**WRITTEN TASK**
Could you copy the lines of the records that start at the one containing "I can't make out this photo of a barometer" and stop after the one containing "It reads 1025 mbar", replacing "pressure" with "air pressure" and changing nothing else? Give only those lines.

+++ MATERIALS PROVIDED

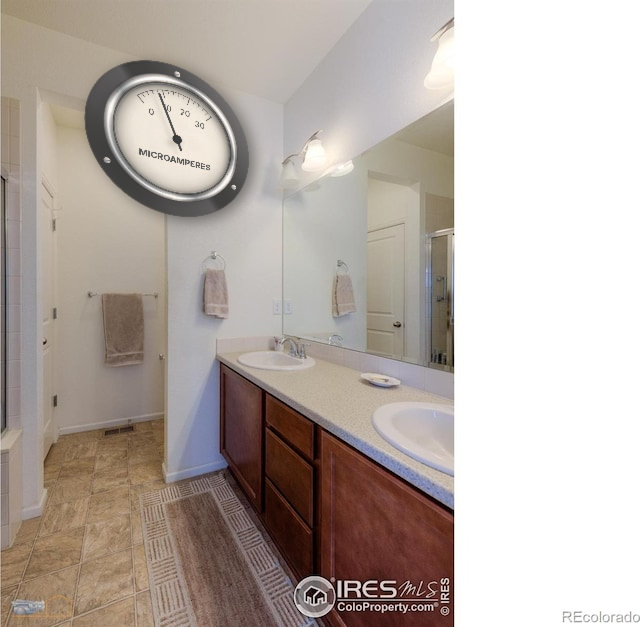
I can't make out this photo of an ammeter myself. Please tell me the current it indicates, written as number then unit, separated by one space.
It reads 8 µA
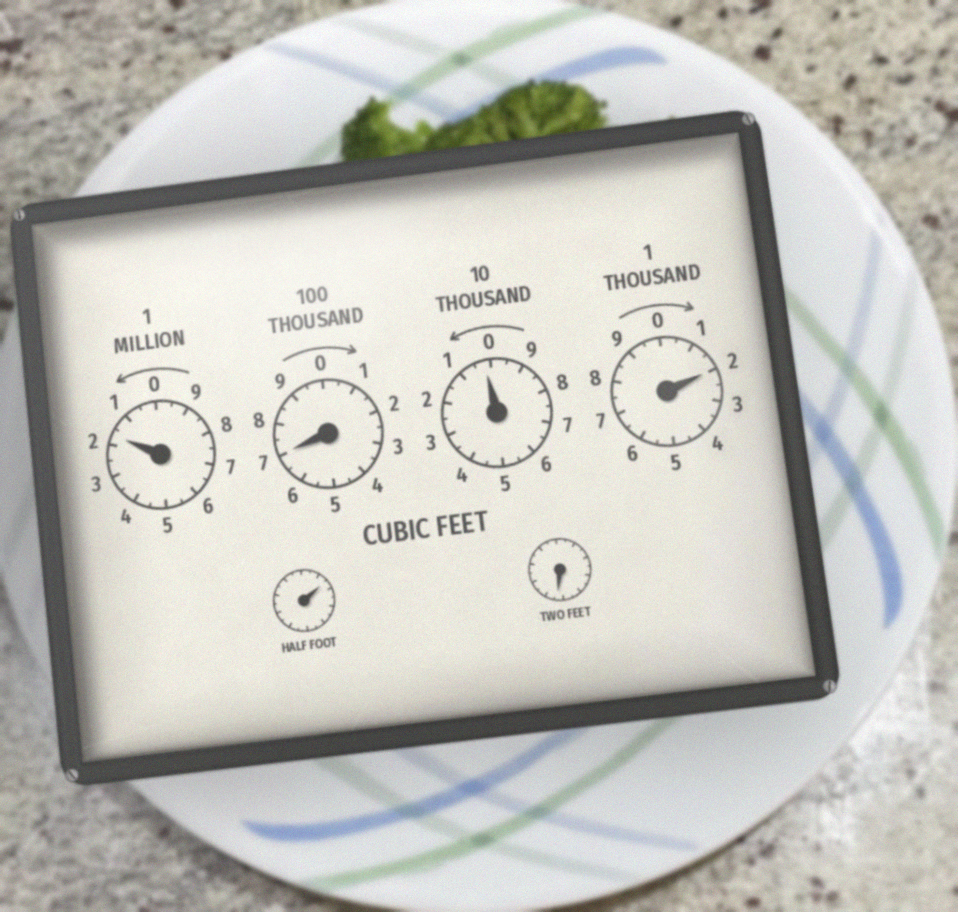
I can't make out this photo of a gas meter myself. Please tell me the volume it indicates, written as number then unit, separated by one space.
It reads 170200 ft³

++++++
+++ MATERIALS PROVIDED

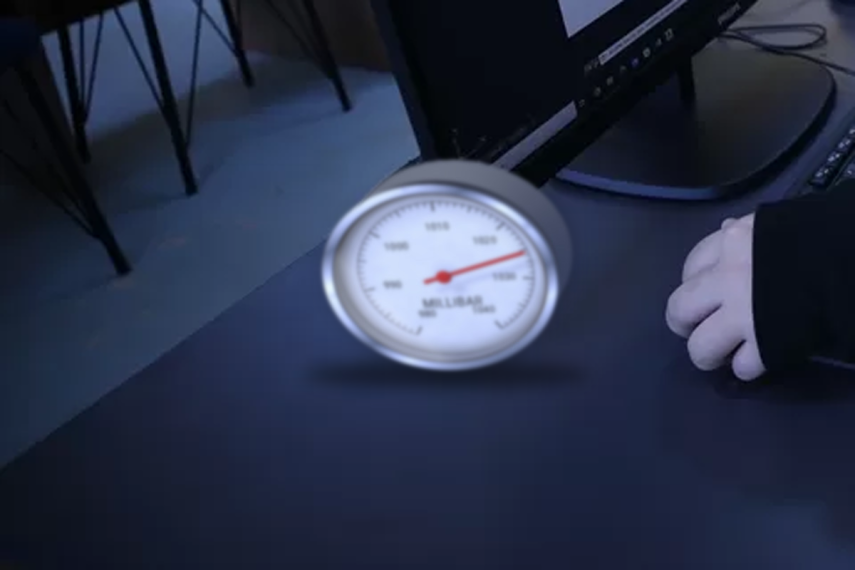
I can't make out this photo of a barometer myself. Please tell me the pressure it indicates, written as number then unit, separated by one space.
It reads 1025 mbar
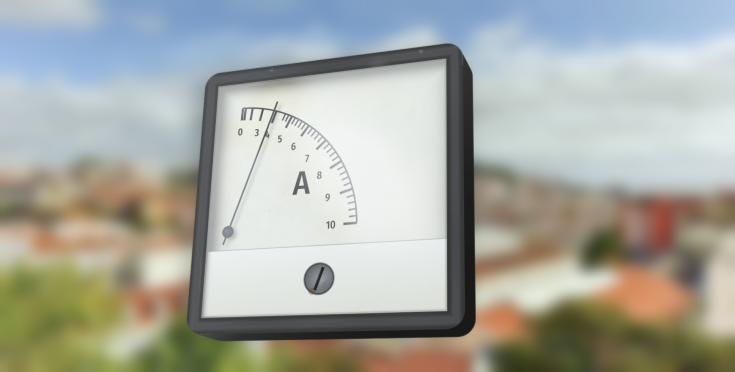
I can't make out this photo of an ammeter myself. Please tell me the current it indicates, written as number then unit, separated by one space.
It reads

++++++

**ANSWER BELOW**
I can't make out this photo of a barometer myself. Please tell me the air pressure it indicates, written as number then unit, separated by one space.
It reads 1025 mbar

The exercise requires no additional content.